The JEBURPA Letter also argues that there should be no presumption that First Amendment protected activity does not “substantially interfere” with the use and enjoyment of land. This, too, was a question that received careful consideration by the Committee, and there was a great deal of substantive debate that led to the inclusion of this presumption. In its separate comments, the National Press Photographers Association has emphasized the importance of including this presumption.
This is another issue where wholesale revision of the balance struck by the Committee at this late date would simply not be appropriate.

The RPTE Letter largely echoes the issues raised by the Smith Letter and the JEBURPA Letter, and suffers from the same conceptual infirmities. But the RPTE Letter also has a number of additional flaws. First, it asserts that the final Draft is problematic because it does not address “violation[s] of the natural privacy that land owners possess by topography, fencing, landscaping or conducting activities or locating structures beyond what the natural eye can see.” The question of how to address privacy issues was also something that the Drafting Committee carefully thought through. In the end, rather than attempt to adopt a separate, distinct approach to privacy that would apply only to unmanned aircraft, the Drafting Committee decided that the better approach would be to recognize that unmanned aircraft can be instrumentalities for violating existing privacy rights. This technology-neutral approach recognizes that different states have different approaches to privacy, and that an attempt to adopt a uniform rule that applied only to drones would have significant negative effects on enactability. Second, the RPTE Letter objects that a landowner “will have no reasonable means” to identify a drone operator, and asserts that there needs to be “a means to identify” a particular drone operator. As a practical matter, the FAA and the drone industry are working on a solution to remote drone identification or “Remote ID,” which would address this concern—a rulemaking on this issue is expected this year. But more importantly, the question of Remote ID is well outside the scope of the Drafting Committee, and it is neither necessary nor appropriate for the final Draft Act to address this question. Third, the RPTE Letter’s enclosed comment from Prof. Steven Eagle objects to the final Draft’s not having a “provision for property owners fending off unmanned aircraft that menace their families, animals, and structures with imminent harm.” As with Remote ID, this is an issue outside the scope of the Committee—federal law generally prohibits interference with or shooting down aircraft, whether manned or unmanned, and for good reason. Among other things, active measures taken against unmanned aircraft pose a potentially grave danger to other users of the national airspace. The Committee rightly concluded that it was neither necessary nor appropriate to attempt to authorize counter drone measures in the final Draft Act.

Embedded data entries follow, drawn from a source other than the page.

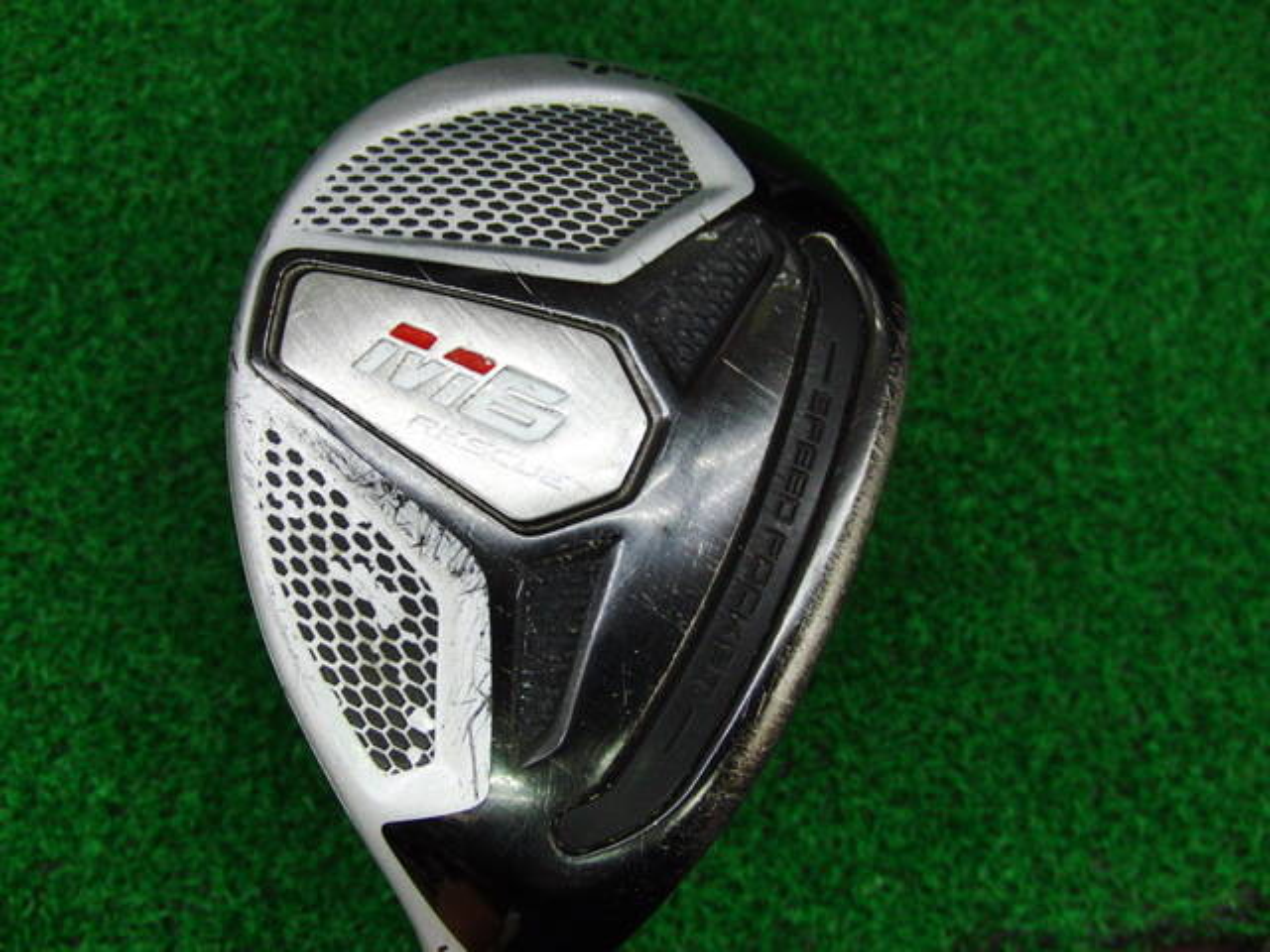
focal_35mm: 37
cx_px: 635
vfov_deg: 38.7
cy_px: 476
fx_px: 1357
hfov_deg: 50.1
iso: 250
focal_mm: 6.42
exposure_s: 1/80
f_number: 3.6
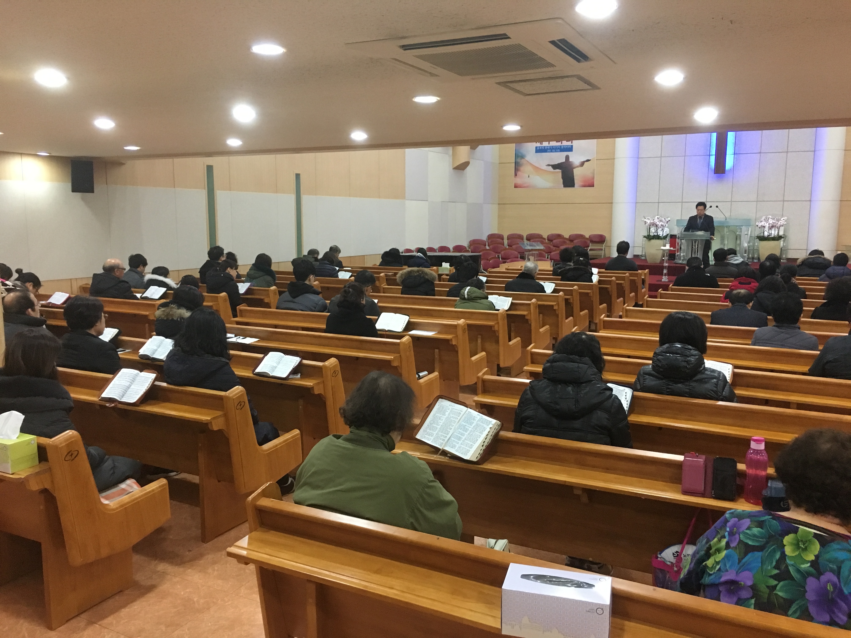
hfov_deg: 61.7
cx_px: 426
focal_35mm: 29
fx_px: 713
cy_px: 319
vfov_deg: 48.2
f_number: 2.2
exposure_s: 1/30
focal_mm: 4.15
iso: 200
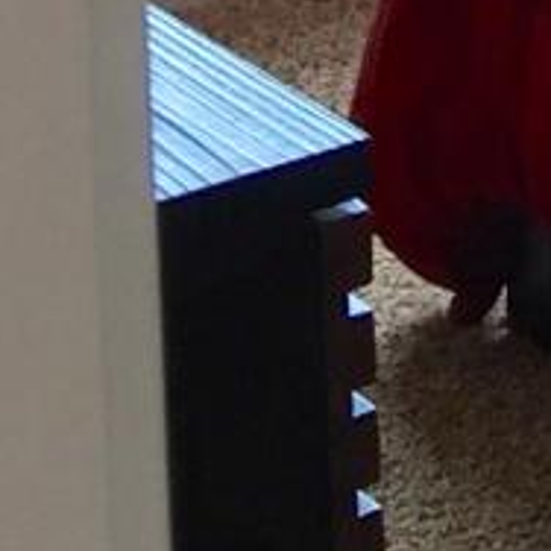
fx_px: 4916
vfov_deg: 5.9
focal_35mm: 273
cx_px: 1917
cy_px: -1205
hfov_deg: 5.8
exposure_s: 1/40
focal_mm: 4.15
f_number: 2.2
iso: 32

The nuances, compromises, and policy decisions in the Draft Act are a product of the lengthy consideration that the Committee has undertaken. They are not flaws, but features. The Commission should not allow the JEBURPA, Smith, or RPTE Letters’ last-minute rehash of arguments that the Committee has already considered and incorporated (and in some cases rejected) to derail adoption of the Draft Act.

We reiterate our support for the final Draft Act because it represents a thoughtful, reasoned set of compromises related to low-altitude drone operations. It is our view that the Committee’s approach will provide guidance to courts, after passage of the proposal by the States, about protecting landowners’ enjoyment and use of their property while enabling the safe integration of drones into the national airspace system.